Software Architect · Module 08

Code can be rewritten in a quarter. Data, contracts, and historical mistakes sometimes live for the entire life of the product.

Invariants · normalization · migration · OLTP · OLAP

§ 01

The data model has to protect the meaning of the business, not just conveniently serve the current screen.

Data ages slower than code

You can redo the interior quickly. A foundation poured wrong stays with the house for a long time.

The framework, the UI, even the programming language can change. But tables, events, keys, historical records, and external reports keep living. That's why the data model is one of the most expensive architectural decisions.

The architect has to be explicit about invariants — things that must always be true. For example: an order can't be paid without a payment intent; a ledger entry can't disappear; a balance can't go negative without an allowed overdraft.

Normalization and denormalization aren't a religion

An archive stores the original documents.

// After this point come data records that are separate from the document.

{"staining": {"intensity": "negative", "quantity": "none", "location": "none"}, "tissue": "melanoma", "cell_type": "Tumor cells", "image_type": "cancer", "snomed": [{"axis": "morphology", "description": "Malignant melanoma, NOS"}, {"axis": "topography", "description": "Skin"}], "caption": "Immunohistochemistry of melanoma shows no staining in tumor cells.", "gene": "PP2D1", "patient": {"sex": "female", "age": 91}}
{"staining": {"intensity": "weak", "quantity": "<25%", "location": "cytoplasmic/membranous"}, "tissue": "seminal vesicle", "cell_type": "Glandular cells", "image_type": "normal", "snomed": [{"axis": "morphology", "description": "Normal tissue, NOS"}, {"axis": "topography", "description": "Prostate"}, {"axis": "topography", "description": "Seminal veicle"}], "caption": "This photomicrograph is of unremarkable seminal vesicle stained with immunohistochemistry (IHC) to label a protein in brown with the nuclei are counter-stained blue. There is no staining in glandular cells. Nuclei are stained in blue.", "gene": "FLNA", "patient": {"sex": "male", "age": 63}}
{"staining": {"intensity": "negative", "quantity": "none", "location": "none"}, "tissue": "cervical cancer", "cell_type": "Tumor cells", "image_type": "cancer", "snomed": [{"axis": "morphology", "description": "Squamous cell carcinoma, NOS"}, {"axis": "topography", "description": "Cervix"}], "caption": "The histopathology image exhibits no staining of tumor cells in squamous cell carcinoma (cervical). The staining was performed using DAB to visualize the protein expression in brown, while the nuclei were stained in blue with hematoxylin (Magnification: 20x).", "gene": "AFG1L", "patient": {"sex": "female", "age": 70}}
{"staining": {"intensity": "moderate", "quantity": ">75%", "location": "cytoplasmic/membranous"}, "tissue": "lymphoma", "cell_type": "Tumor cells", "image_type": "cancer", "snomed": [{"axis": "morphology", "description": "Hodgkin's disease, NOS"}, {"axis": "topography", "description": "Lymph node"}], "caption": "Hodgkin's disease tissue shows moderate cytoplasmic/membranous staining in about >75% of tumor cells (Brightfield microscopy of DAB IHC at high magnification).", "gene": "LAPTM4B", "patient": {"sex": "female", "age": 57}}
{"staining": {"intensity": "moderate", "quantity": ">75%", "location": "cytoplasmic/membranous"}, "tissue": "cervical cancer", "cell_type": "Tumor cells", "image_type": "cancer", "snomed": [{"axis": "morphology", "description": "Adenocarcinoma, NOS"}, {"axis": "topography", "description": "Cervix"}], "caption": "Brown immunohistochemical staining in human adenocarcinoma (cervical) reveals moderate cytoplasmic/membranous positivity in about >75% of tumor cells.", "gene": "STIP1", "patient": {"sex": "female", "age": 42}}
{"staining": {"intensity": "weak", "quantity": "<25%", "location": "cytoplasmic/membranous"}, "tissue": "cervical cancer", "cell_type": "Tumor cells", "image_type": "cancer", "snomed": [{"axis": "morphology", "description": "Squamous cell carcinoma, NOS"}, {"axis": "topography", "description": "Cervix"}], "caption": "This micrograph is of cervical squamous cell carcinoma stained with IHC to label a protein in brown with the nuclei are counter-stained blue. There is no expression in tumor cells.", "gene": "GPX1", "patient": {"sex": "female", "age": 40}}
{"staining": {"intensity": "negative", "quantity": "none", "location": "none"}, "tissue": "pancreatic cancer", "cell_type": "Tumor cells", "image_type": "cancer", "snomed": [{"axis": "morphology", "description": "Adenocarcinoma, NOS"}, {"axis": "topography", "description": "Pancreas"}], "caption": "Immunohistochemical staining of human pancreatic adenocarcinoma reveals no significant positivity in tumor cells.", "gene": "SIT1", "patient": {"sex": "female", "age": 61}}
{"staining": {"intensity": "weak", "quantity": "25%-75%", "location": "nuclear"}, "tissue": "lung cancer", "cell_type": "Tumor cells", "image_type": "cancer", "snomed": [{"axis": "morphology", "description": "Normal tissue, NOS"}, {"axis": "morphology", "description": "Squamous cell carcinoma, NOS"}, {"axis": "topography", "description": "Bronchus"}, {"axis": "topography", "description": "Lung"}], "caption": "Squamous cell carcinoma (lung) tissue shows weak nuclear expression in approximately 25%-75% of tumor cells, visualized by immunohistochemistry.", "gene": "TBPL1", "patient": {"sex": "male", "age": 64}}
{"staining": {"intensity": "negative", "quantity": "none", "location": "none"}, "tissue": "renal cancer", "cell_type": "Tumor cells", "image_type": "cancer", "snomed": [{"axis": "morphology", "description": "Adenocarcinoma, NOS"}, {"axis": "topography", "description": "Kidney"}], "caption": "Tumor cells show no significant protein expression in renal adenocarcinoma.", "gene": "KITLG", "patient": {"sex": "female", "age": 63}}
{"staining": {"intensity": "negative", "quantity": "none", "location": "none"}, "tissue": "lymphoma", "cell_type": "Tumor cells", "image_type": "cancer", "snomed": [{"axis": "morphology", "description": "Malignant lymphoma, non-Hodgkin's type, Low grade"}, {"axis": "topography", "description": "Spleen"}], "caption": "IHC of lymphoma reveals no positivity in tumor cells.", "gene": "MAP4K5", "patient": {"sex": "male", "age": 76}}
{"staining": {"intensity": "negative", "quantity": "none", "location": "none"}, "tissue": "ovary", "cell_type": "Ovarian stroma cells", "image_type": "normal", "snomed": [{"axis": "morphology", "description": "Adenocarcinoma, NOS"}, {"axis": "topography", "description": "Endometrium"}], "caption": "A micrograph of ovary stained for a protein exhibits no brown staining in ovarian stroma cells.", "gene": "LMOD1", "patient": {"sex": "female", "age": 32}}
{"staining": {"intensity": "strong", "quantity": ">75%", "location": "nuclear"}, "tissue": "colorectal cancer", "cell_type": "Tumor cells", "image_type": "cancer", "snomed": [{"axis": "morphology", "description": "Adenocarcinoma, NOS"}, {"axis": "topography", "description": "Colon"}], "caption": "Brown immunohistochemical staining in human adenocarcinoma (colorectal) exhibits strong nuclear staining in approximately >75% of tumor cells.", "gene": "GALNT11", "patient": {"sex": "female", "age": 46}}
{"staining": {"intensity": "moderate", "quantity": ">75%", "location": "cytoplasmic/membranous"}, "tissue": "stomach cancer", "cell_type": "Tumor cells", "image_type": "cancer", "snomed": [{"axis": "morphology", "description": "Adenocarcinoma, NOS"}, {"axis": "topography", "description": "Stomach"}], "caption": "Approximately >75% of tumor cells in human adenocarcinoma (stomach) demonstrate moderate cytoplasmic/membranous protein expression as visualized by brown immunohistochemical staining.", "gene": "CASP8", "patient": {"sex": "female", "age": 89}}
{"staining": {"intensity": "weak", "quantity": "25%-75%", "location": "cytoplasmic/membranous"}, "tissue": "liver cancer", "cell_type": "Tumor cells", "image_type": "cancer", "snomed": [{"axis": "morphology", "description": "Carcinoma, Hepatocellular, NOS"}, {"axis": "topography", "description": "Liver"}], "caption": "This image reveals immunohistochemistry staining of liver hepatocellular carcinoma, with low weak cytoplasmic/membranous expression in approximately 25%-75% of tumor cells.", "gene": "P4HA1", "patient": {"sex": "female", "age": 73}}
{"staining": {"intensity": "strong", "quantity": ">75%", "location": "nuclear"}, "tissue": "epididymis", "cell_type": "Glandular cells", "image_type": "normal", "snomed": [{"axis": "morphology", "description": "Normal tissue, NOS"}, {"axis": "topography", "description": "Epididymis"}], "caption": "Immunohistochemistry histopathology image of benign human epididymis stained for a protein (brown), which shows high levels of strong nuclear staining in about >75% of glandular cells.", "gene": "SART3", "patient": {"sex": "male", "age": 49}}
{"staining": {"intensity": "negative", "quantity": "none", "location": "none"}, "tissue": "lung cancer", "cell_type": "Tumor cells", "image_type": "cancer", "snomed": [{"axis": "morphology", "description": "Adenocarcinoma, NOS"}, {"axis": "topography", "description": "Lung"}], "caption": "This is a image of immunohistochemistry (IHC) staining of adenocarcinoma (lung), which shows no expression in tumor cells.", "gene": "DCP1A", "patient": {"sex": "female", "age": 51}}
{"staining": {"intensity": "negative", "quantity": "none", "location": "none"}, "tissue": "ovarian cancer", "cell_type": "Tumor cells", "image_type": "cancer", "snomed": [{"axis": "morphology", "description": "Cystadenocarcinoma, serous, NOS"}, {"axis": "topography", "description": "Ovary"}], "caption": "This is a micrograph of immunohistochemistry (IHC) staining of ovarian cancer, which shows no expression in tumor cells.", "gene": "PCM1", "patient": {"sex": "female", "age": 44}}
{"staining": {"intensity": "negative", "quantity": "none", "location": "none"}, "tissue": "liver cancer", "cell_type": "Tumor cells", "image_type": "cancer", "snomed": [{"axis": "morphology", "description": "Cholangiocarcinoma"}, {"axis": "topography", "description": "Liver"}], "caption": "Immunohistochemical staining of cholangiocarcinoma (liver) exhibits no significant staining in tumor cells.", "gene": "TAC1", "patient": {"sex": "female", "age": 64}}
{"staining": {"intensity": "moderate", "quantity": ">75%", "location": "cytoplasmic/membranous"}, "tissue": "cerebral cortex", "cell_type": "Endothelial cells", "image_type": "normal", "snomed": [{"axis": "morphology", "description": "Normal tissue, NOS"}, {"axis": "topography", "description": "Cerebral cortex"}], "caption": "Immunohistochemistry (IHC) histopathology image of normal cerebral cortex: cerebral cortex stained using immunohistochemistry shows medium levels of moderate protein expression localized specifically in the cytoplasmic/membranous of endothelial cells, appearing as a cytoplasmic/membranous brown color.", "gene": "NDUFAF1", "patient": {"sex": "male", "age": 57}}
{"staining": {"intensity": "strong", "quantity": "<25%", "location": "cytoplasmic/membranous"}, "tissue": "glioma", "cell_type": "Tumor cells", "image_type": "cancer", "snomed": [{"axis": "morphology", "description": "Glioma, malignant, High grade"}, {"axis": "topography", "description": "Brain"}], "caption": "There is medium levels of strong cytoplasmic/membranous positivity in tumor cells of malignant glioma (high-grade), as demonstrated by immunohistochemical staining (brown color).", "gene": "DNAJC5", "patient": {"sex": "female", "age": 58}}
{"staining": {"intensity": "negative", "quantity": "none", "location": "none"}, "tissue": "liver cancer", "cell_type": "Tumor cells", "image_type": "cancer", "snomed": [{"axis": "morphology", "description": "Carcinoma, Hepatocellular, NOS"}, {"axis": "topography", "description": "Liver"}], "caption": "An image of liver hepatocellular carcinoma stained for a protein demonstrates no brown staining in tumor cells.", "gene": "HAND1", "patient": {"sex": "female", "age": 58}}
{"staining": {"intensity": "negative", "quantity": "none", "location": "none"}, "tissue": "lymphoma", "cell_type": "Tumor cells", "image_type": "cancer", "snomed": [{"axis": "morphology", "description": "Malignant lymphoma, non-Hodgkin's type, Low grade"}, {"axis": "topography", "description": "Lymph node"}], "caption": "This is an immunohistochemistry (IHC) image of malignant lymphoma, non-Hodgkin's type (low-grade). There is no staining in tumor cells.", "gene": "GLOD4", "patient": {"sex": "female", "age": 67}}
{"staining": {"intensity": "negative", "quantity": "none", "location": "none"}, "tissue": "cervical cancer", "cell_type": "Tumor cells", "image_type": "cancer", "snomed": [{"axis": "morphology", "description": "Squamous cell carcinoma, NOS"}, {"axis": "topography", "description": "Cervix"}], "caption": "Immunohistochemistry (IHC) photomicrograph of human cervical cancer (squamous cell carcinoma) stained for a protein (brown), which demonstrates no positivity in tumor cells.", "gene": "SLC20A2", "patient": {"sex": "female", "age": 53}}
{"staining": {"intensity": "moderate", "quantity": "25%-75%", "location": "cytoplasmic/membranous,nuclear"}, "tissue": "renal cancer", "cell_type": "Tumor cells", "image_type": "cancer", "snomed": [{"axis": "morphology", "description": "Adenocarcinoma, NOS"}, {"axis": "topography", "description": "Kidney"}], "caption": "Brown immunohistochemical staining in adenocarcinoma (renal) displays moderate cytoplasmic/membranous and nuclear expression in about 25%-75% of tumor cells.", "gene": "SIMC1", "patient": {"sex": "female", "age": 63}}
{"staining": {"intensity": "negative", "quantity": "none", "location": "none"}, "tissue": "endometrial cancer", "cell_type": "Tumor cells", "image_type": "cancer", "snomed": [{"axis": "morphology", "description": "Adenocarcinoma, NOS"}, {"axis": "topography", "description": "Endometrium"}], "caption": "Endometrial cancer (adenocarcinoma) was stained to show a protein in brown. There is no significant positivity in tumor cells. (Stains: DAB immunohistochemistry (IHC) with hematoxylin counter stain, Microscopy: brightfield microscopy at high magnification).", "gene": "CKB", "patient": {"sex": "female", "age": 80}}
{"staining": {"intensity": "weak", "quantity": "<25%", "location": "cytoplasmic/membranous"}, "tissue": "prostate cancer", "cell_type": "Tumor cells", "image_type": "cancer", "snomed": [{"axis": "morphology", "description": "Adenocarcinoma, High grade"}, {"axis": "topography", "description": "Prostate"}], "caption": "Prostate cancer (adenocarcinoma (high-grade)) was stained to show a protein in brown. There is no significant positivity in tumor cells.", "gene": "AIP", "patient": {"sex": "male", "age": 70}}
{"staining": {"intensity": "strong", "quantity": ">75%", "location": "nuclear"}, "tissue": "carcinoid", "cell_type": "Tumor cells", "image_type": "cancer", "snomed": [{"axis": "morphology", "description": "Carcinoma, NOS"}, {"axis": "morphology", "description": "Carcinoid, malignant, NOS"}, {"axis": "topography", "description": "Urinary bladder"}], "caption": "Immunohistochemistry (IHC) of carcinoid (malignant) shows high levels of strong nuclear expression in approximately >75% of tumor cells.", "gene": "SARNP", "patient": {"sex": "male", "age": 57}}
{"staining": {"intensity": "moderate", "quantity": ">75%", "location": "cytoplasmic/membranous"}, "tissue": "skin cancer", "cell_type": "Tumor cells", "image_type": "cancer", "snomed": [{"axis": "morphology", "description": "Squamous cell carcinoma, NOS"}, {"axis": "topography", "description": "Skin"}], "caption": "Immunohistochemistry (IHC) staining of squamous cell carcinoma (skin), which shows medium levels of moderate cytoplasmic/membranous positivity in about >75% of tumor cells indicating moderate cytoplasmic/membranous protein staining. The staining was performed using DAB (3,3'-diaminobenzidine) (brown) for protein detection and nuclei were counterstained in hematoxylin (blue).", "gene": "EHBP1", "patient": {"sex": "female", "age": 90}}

A storefront makes copies for quick browsing. Both forms are needed — for different jobs.

Normalization reduces duplication and the risk of drift. Denormalization speeds up reads and simplifies the read model. OLTP systems care about transactions and the consistency of current state. OLAP systems care about analytical queries, history, and aggregations.

The mistake is trying to perfectly serve checkout, the realtime dashboard, and the accounting report with one model. Often you need a source-of-truth model plus separate projection / read models.

§ 02

A good model makes impossible states impossible — or at least explicitly illegal.

Example: pricing snapshot on the order

A store receipt records the price at the moment of purchase, even if the item gets more expensive tomorrow.

An order stores not just product_id, but a snapshot of price, currency, taxes, discount, and name at the time of purchase. The catalog can change, but the historical order stays correct.

It's a small denormalization that protects business meaning. Without it, reporting and customer support start depending on the current state of the catalog.

Anti-example: the universal events_json table

A warehouse with no shelves feels flexible — you can put anything anywhere. Then nobody can find what they need.

The team dumps every business entity into one table with a JSON column because "it's more flexible." Fast at first. Then come migrations inside the JSON, implicit schemas in the code, slow queries, no constraints, and no way to tell which data is valid.

JSON is useful for extensible attributes and events, but it shouldn't replace the model where there are strict invariants.

Self-check
  • Which invariants does the database protect, and which only the code? - Which data is the source of truth? - What happens to history when a reference table changes? - What does a safe migration of this model look like?